◆ REQUIREMENT 1:
Reproduce the rows below exactly, from the line containing "## Связь с другими понятиями" through the end of the rows.

◆ TEXT FOR ANALYSIS:
An image consists of a collection of files (or layers) that pack together all the necessities—such as dependencies, source code, and libraries—needed to set up a completely functional container environment.
Images are stored on a Docker registry, such as the Docker Hub, or on a local registry.

#### Image download
When the image is deployed to a Docker environment, it can be executed as a Docker container.
In order to first download an image, you can use the `docker pull` command. For example, if I wanted to pull the `busybox` image, I would use `docker pull busybox`.
The `docker run` command creates a container from a specific image. You can download and run the image directly in one go using the `docker run` command; by using `docker run busybox`, this will first download the `busybox` image, and then run it.

#### Image layers
A Docker image is made up of **multiple layers**. The image layers are stacked to one another. Although the layers may be different from each other, every one of them may depend on the one immediately below it.
These layers, also called intermediate images, are essentially read-only files that a container layer will be added on top of them after setting up a virtualized environment. Once a container is created, a writable layer is added on top of the unchangeable images, allowing a user to make changes.

Docker images are a reusable asset - deployable on any host. Developers can take the static image layers from one project and use them in another. This saves the user time, because they do not have to recreate an image from scratch.

#### Image attributes
You can use the `docker images` command to view an image’s details on our system.
An image has the following attributes:
* **Tag:** identifies the image by its tag, such as version number.
* **Image ID:** is a unique image identity.
* **Created:** the period of time since it was created.

◆ REQUIREMENT 2:
Write out the passage on Docker images above exactly, from "These layers, also" to "on our system.".

◆ SOURCE INFORMATION:
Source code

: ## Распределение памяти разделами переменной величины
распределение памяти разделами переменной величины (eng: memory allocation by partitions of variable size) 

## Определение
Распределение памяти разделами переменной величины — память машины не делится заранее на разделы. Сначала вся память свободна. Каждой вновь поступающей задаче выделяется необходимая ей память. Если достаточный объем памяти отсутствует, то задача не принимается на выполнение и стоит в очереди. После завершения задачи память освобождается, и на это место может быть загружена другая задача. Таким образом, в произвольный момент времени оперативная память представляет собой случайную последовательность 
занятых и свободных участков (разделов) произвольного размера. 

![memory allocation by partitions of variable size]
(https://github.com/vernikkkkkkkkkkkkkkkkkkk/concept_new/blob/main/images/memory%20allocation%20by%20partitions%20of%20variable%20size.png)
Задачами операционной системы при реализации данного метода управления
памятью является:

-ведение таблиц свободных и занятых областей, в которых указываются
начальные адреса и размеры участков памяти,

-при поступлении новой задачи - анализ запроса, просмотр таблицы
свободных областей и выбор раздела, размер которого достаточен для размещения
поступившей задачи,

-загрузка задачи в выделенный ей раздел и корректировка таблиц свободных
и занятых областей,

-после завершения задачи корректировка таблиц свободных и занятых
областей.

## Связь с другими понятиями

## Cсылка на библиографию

◆ EXERCISE RESULT 1:
## Связь с другими понятиями

## Cсылка на библиографию

◆ EXERCISE RESULT 2:
These layers, also called intermediate images, are essentially read-only files that a container layer will be added on top of them after setting up a virtualized environment. Once a container is created, a writable layer is added on top of the unchangeable images, allowing a user to make changes.

Docker images are a reusable asset - deployable on any host. Developers can take the static image layers from one project and use them in another. This saves the user time, because they do not have to recreate an image from scratch.

#### Image attributes
You can use the `docker images` command to view an image’s details on our system.